Lindon relaxed but decided not to mention the messages he had received. He felt he could trust these guys but something didn’t add up. Lindon clicked buttons on his computer for a second.
“OK, well anyway I’m in the network. The net should be visible on all your screens,” Lindon said.
The team looked at their laptop screens in silence as the first guests arrived at the square building in the open space below.

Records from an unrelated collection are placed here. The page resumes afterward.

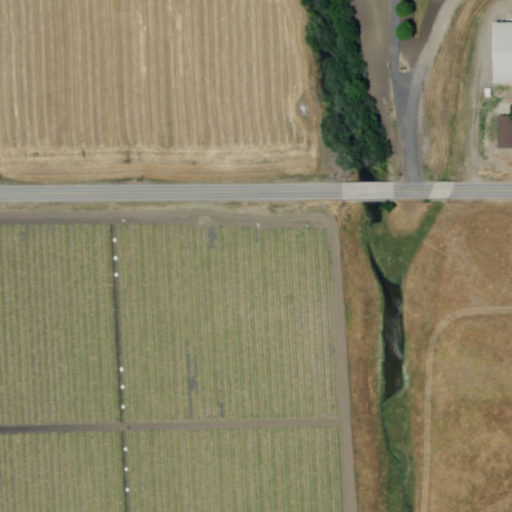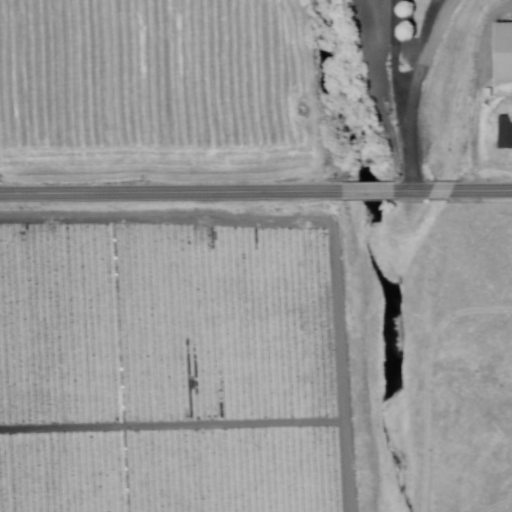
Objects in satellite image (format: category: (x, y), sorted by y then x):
crop: (415, 21)
building: (500, 52)
building: (504, 54)
road: (422, 66)
crop: (152, 89)
road: (401, 96)
building: (503, 131)
building: (506, 133)
road: (379, 192)
road: (454, 192)
road: (181, 193)
crop: (171, 361)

Jim sat in his office in Toronto with his leg shaking. Outside the snow was falling on the dark streets below. The office was still full as people were planning to stay late until confirmation of a completed job came through. This was the Christmas bonus job and everyone wanted to be there when it was a success. Jim didn’t join them in their excited anticipation. Blinking had become a challenge for Jim’s sore eyes. His chin sagged and his body was limp in his leather office chair. Jim hoped that Lindon had received the text messages he had sent. He had taken a huge risk by buying a burner cell phone and sending text messages to tradesmen outside official channels but he just couldn’t unshackle his mind from the thought of turning on one of his own. Jim crunched headache pills and sipped whisky. In his office draw was a gun that he kept for security. He had thought more than once about ending it all, such was his depression. The next few hours would be the toughest of his life. He had been shot at as a young man in warzones but this was worse. The enemy was now him, and he was the one dangling the dagger over a comrade’s life.